Notification on implementation of the information security management system certification procedure in accordance with the requirements of the standard (SRPS EN) ISO/IEC 27006-1:2024

On 01.03.2024. The International Organization for Standardization (ISO) published the standard ISO/IEC 27006-1:2024, and on 31.07.2024.
The standard (SRPS EN) ISO/IEC 27006-1:2024 replaces the standard ISO/IEC 27006:2015 (SRPS ISO/IEC 27006:2017) with the corresponding amendment, which was withdrawn at the same time, but remains in force until the end of the transition period.
Considering that StandCert d.o.o. accredited by the Accreditation Body of Serbia (ATS) according to the requirements of standard SRPS ISO/IEC 17021-1:2015, SRPS ISO/IEC 27006:2017 and ISO/IEC 27006:2015/ Amd.1:2020, StandCert is obliged to comply with the information security management system certification activities with the requirements of the standard SRPS EN ISO/IEC 27006-1:2024.
Considering the purpose of the standard (SRPS EN) ISO/IEC 27006-1:2024, the changes made by the standard refer to certification bodies, and the same changes can partly be reflected on certified organizations.
Impact of changes on certified organizations
Implementation of the certification procedure in accordance with the requirements of the standard (SRPS EN) ISO/IEC 27006-1:2024 can, for certified organizations, result in:

•  By changing audit time (activity of the certification body)
•  The need to change the certificate in cases where no activity of the organization within the scope of certification is undertaken at a defined physical location (activity of the certification body)

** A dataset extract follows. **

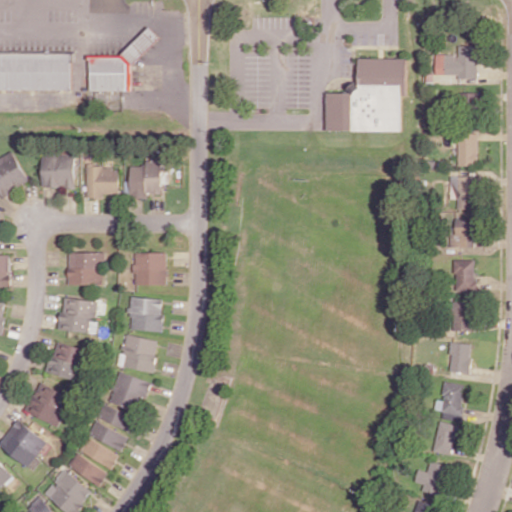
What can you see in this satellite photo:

The previous issues will be regulated by the Contract/ Annex of the Contract.

Transition period
On 21.05.2024., the International Organization for Accreditation (IAF) published the binding document IAF MD 29:2024 Transition Requirements for ISO/IEC 27006-1:2024, which defines the requirements and deadlines for the implementation of transition activities for both certification and accreditation bodies.
According to the document IAF MD 29:2024 StandCert d.o.o. has established deadlines for the implementation of certification at its clients, in accordance with the requirements (SRPS EN) ISO/IEC 27006-1:2024.
The deadline by which StandCert will move to the certification of all clients according to the requirements of the standard (SRPS EN) ISO/IEC 27006-1:2024 is 31.03.2026.

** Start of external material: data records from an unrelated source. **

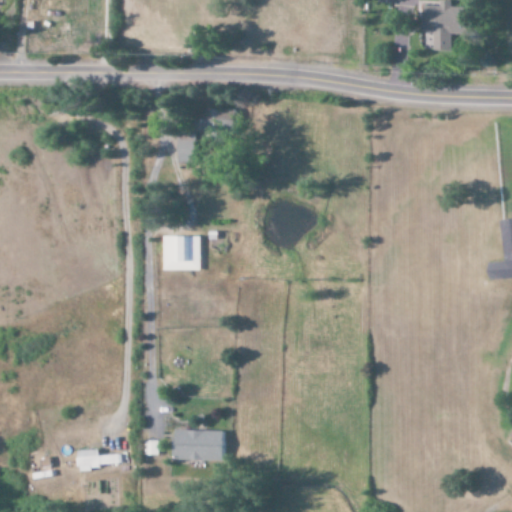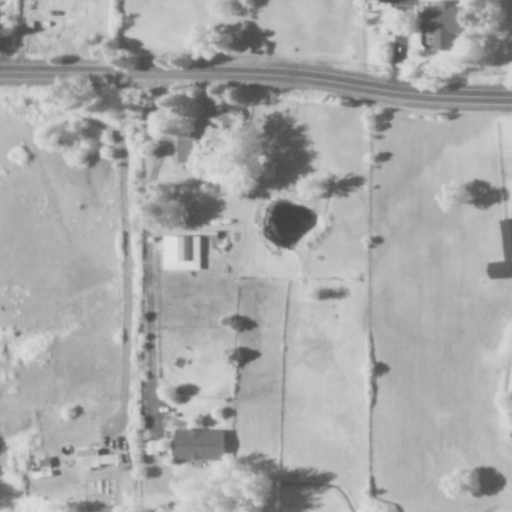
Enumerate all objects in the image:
building: (446, 24)
road: (256, 75)
building: (221, 125)
building: (190, 151)
building: (184, 254)
building: (504, 255)
building: (201, 446)
building: (99, 459)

Surveillance audits and recertifications
From 01.04.2025. StandCert d.o.o. will perform all surveillance audits and recertifications in accordance with (SRPS EN) ISO/IEC 27006-1:2024.
In the event that StandCert does not complete the process of transition to accreditation according to (SRPS EN) ISO/IEC 27006-1:2024 by the above date, surveillance audits and recertifications will be conducted simultaneously and in accordance with the requirements of the standards SRPS ISO/IEC 27006:2017 and ISO/IEC 27006:2015/Amd.1:2020. After receiving a decision on the transition to accreditation according to (SRPS EN) ISO/IEC 27006-1:2024, StandCert will, where necessary, issue the certificates that were created in the certification procedures carried out in accordance with the requirements of the standard (SRPS EN) ISO/IEC 27006-1:2024 with the accreditation symbol.
After obtaining accreditation according to the standard (SRPS EN) ISO/IEC 27006-1:2024, StandCert will conduct all information security management system certifications exclusively according to the standard (SRPS EN) ISO/IEC 27006-1:2024.

Initial certifications
StandCert will carry out initial certifications in accordance with the requirements of the standard SRPS ISO/IEC 27006:2017, ISO/IEC 27006:2015/Amd.1:2020, at the latest until the accreditation according to (SRPS EN) ISO/IEC 27006-1:2024, or until 31.03.2025.
After obtaining accreditation according to the standard (SRPS EN) ISO/IEC 27006-1:2024, or from 01.04.2025., StandCert will conduct initial certifications exclusively in accordance with the standard (SRPS EN) ISO/IEC 27006-1:2024.